Why I like this book:  Pegi Deitz Shea writes a very important story about the power of children working together to end child labor in Pakistan.   Her fictional story honors the legacy of a boy, Iqbal Masih, who risked his own life to free children from slavery so that they could attend school.  Iqbal escaped from a factory and attended a rally held by the Bonded Labour Liberation Front (BLLF), an organization working to help bonded children.  He began to sneak into hundreds of rug factories so he could educate the other kids about their rights.   He became famous worldwide.  Leane Morin’s illustrations are beautiful watercolors that show a lot of emotion and are unique.  Each photo has a border with a special design –like a carpet border.

Resources:  There is a comprehensive section of backmatter full of resources for kids who wonder what they can do to about child labor around the world.  There is the true story of Iqbal Masih,  information about the United Nations and the work it does for the rights of all children, and UNICEF and its mission for children.   There are many kid-friendly sites listed  and a kid-to-kid global project that helps others.  You can also check out Reach and Teach for more classroom activities for this story.

To see a complete listing of all the Perfect Picture Books with resources, please visit author Susanna Leonard Hill’s Perfect Picture Books.

Saraswati’s Way

Saraswati’s Way

Monika Schroder, Author

Frances Foster Books, Fiction, 2010

Suitable for:  Ages 10 -14 years

Themes:  Indian boy wants to study math, Poverty, Child labor, Hindu culture

Award:  2011 Bank Street – Best Children’s Book of the Year

Schroder has written a powerful, compelling and inspirational novel about twelve-year-old boy from India, who has a gift with numbers.  Akash sees numbers as patterns in his head.  He desperately wants to learn more from the village teacher, but he knows more than his teacher.  Akash shares his dreams of applying for a scholarship to go to a city school with his Bapu (father).  He is told that if the gods want him to have an education, he will.  He prays to Saraswati, the goddess of knowledge and wisdom, to grant his wish and to help him.
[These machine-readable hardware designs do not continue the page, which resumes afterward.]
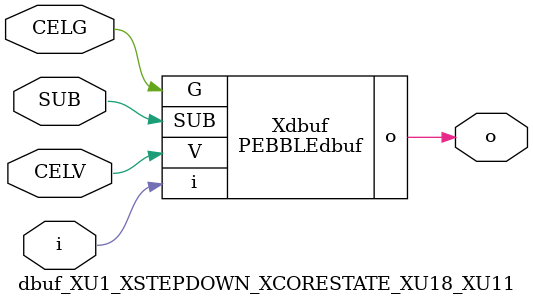
<source format=v>



module PEBBLEdbuf ( o, G, SUB, V, i );

  input V;
  input i;
  input G;
  output o;
  input SUB;
endmodule

//Celera Confidential Do Not Copy dbuf_XU1_XSTEPDOWN_XCORESTATE_XU18_XU11
//Celera Confidential Symbol Generator
//Digital Buffer
module dbuf_XU1_XSTEPDOWN_XCORESTATE_XU18_XU11 (CELV,CELG,i,o,SUB);
input CELV;
input CELG;
input i;
input SUB;
output o;

//Celera Confidential Do Not Copy dbuf
PEBBLEdbuf Xdbuf(
.V (CELV),
.i (i),
.o (o),
.SUB (SUB),
.G (CELG)
);
//,diesize,PEBBLEdbuf

//Celera Confidential Do Not Copy Module End
//Celera Schematic Generator
endmodule

</source>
But, life deals Akash a blow when Bapu develops a fever and dies.  His Dadima (grandmother) sends him to work in the landlord’s rock quarry to pay off the family debt.  When Akash mathematically figures out that the landlord is charging interest on the loans, he realizes he will never pay off the family debt.   Late one night he hops a train headed to New Delhi to pursue his dreams.  He is now a street child rummaging for food and stealing to survive.  He wonders if Saraswati has abandoned him.  The streets of New Delhi hold unimaginable dangers, and temptations.  Akash must find a way to make money to pay for a math tutor.  His dreams of attending school present him with some difficult choices.   He can follow a street-smart boy, Rohit, and earn a lot of money dishonestly.  Or he can work with Ramesh,  a kind elderly newspaper vendor, who sees something very special in Akash.   He remembers his last conversation with Bapu before he dies.  “What you desire is on its way.” 

Monika Schroder, an elementary school teacher in New Delhi for seven years, really captures the essence of India — its color, heat, smells, beauty, poverty and child labor practices — through the eyes of a very determined orphaned boy.   In an “Author’s Note” at the end of the book she estimates there are between 100,000 to 500,000 street children.  Schroder also says about 80 percent of the people in India practice Hinduism.  There also is a glossary of Hindu words.   “A boy like Akash has a slim chance of fulfilling his dream in contemporary India,”  said Schroder.  “Yet I wanted to write a hopeful book about a child who, with determination, courage, and some luck achieves his goal against all odds.”